While IS is a threat to Turkey and has carried out a number of attacks on Turkish soil, the Syrian Kurds are a much bigger threat from the Turkish point of view. IS cannot subvert the Turkish republic the same way the Kurds can. Furthermore, the areas of Syria controlled by the Kurds are right on the border with Turkey whereas most of IS-held territory is south of the Syrian Kurds.
Additionally, the Syrian Kurds have been taking advantage of the Russian air campaign and expanding westward toward Aleppo. This has led to Arab rebel groups losing control of areas they have held for some time and has left a vacuum that is being filled by the YPG. This is a double threat for the Turks. Not only are Syrian Kurds expanding their holdings along the Turkish border, they are undermining the original Turkish objective in Syria – toppling Bashar al-Assad’s regime.
Syrian rebel groups are a key tool that the Turks can use to achieve their goal of regime change in Damascus. Therefore, together with Qatar and (to a lesser extent) Saudi Arabia, Turkey has been backing an array of rebel groups, including Syrian nationalists, Muslim Brotherhood-style Islamists, ethnic Turkmen and a variety of Salafist-jihadists who form the majority. For the longest time, Ankara had been hoping that these groups would be able to fully seize control of Aleppo, Syria’s largest city and commercial hub. With Aleppo fully in rebel hands the Turks could establish a corridor deep into Syria, running more or less parallel to its border.
Such a corridor would have been the staging ground for the rebels to push further westward into Assad’s Alawite core of Latakia and southward through the Syrian heartland toward the capital. It could also serve the purpose of containing the Syrian Kurds. And when the time came it could have been used to strike at IS. The entire Turkish strategy for Syria has been badly disrupted by Russia providing air support to Assad regime troops.
Since last September, the hundreds of sorties flown by Russian warplanes have altered the landscape. The Syrian regime has staged a comeback and Aleppo is at risk of falling back into the hands of the Syrian army. Meanwhile, Turkey’s relations with Russia have taken a major hit, especially after Ankara shot down a Russian fighter that violated Turkish airspace in November. That incident obviously did not deter the Russians from pushing on with their mission in Syria. In fact, the Russians have been carrying out airstrikes specifically designed to aid Syrian Kurds who took over an air base in Aleppo’s countryside last week.

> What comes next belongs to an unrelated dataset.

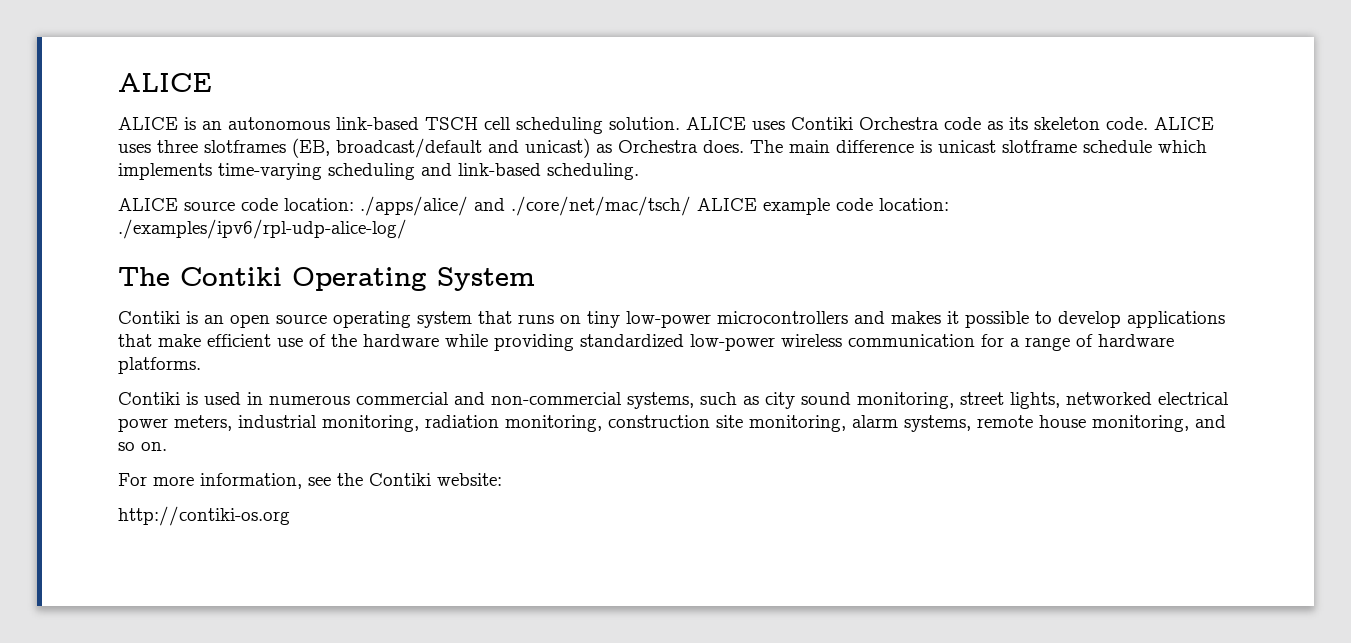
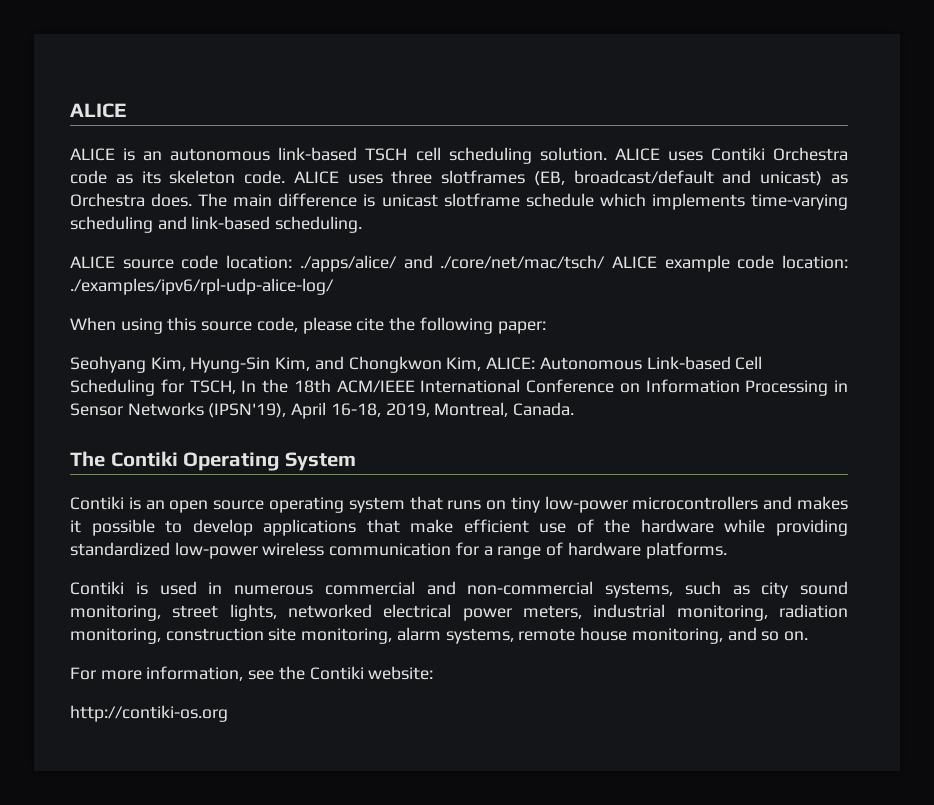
(407, 229) none -> [70,317,546,334] [70,356,763,373] [70,379,848,396] [70,402,575,419] // When using this source code, please cite the following paper: // Seohyang Kim, Hyung-Sin Kim, and Chongkwon Kim, ALICE: Autonomous Link-based Cell Scheduling for TSCH, In the 18th ACM/IEEE International Conference on Information Processing in Sensor Networks (IPSN'19), April 16-18, 2019, Montreal, Canada.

Explosions are easy to write about, even when they don’t mean anything. The news stories write themselves when something explodes and people die. A rigorous understanding of Turkey’s strategic situation is not as flashy or as simple to describe, but it is more important than bombings, which happen in Turkey multiple times every year. Considering that Turkey has to confront both the Kurdish separatists and IS jihadists it is only reasonable to assume that there will be more bombings on Turkish soil in the future. But unless it becomes a strategic necessity for Turkey to respond, the occasional bombing will not have a bearing on Turkish imperatives in Syria. Turkey’s actions are not dictated by well-covered yet ultimately meaningless events; rather, they are being constantly shaped by underlying geopolitical issues that are significant even if they don’t necessarily always make for eye-catching headlines.